Some might say Mr. Richards is merely lending his globally famous name to a project undertaken by his own child. This would allow the young lady to bypass all of the struggles many of us in the real world face daily while trying to promote our hard work to the public. Enter Keith Richards; his daughter’s work is now immediately known across the globe—even before it hits the bookshelves.

The ink of the indie author is his/her blood, sweat, and tears. We’re all still paying our dues in this effort to reach readers.

Don’t get me wrong. I’m a huge Rolling Stones fan. Keith is an amazing guitarist and a brilliant songwriter. His memoir “Life” is one of my all-time favorite reads—because of the content, not his writing skills. (Even this book he’s “writing” with his illustrator daughter is being co-written by two other authors.)

Imagine if, when the Rolling Stones were a band of young upstarts, while playing clubs across the U.K., honing their chops and building a following, another band came along and took a recording contract that could have gone to the Stones.
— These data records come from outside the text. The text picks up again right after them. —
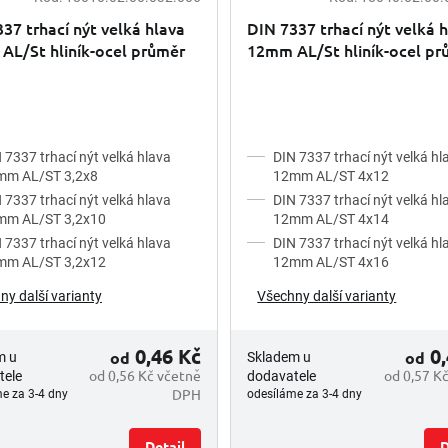
37 trhací nýt velká hlava
DIN 7337 trhací nýt velká 
AL/St hliník-ocel průměr
12mm AL/St hliník-ocel pr
m
4mm
 7337 trhací nýt velká hlava
DIN 7337 trhací nýt velká hl
mm AL/ST 3,2x8
12mm AL/ST 4x12
 7337 trhací nýt velká hlava
DIN 7337 trhací nýt velká hl
mm AL/ST 3,2x10
12mm AL/ST 4x14
 7337 trhací nýt velká hlava
DIN 7337 trhací nýt velká hl
mm AL/ST 3,2x12
12mm AL/ST 4x16
ny další varianty
Všechny další varianty
0,46 Kč
0,
od
od
m u
Skladem u
od 0,56 Kč včetně
od 0,57 K
tele
dodavatele
DPH
e za 3-4 dny
odesíláme za 3-4 dny
Detail
D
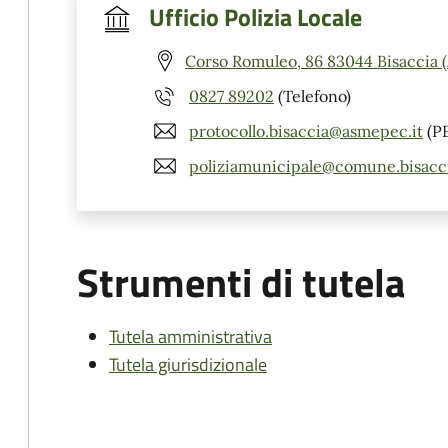
Ufficio Polizia Locale
Corso Romuleo, 86 83044 Bisaccia 
0827 89202
(Telefono)
protocollo.bisaccia@asmepec.it
(P
poliziamunicipale@comune.bisaccia
Strumenti di tutela
Tutela amministrativa
Tutela giurisdizionale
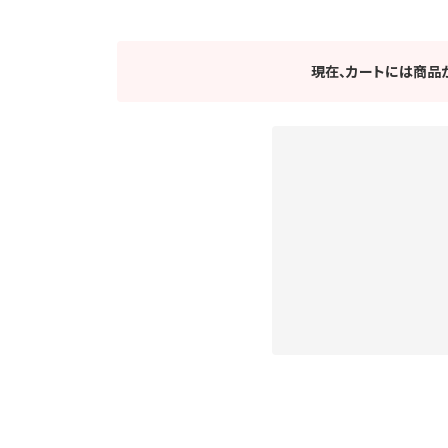
現在、カートには商品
Now imagine this other band had never played a club gig but rather secured their record deal simply because one member’s father was a famous record producer or movie star. Struggling musicians everywhere would have certainly taken offense with these usurpers.

Perhaps Keith’s daughter is a gem of a writer just waiting to be discovered. Then again, maybe she’s truly awful! Either way, let her work stand or fall on its own merits. To attach a world famous name to this project takes away all of the struggle. Struggle builds character.
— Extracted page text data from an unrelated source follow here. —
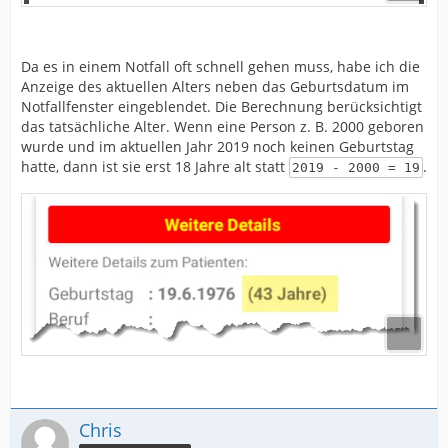
Da es in einem Notfall oft schnell gehen muss, habe ich die
Anzeige des aktuellen Alters neben das Geburtsdatum im
Notfallfenster eingeblendet. Die Berechnung berücksichtigt
das tatsächliche Alter. Wenn eine Person z. B. 2000 geboren
wurde und im aktuellen Jahr 2019 noch keinen Geburtstag
hatte, dann ist sie erst 18 Jahre alt statt
.
2019 - 2000 = 19
Chris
I’m reminded of an actor named Nicholas Coppola, nephew of legendary director Francis Ford Coppola. Young Nicholas had a bit part in the 1982 film “Fast Times at Ridgemont High.” Much of his performance ended up on the cutting room floor—this despite his family connection. The thing is, everybody in Hollywood knows the Coppola name. That’s all anybody ever wanted to talk about when the struggling actor showed up for auditions. So Nicholas, wanting to forge his own career, changed his name…to Nicholas Cage.

When a person rides the name and fame of another person, the work is usually diminished in the eyes of many. Do your daughter a favor, Keith, let her sink or swim on her own. If she’s a woman of character and talent, she’ll thank you for trusting in her abilities.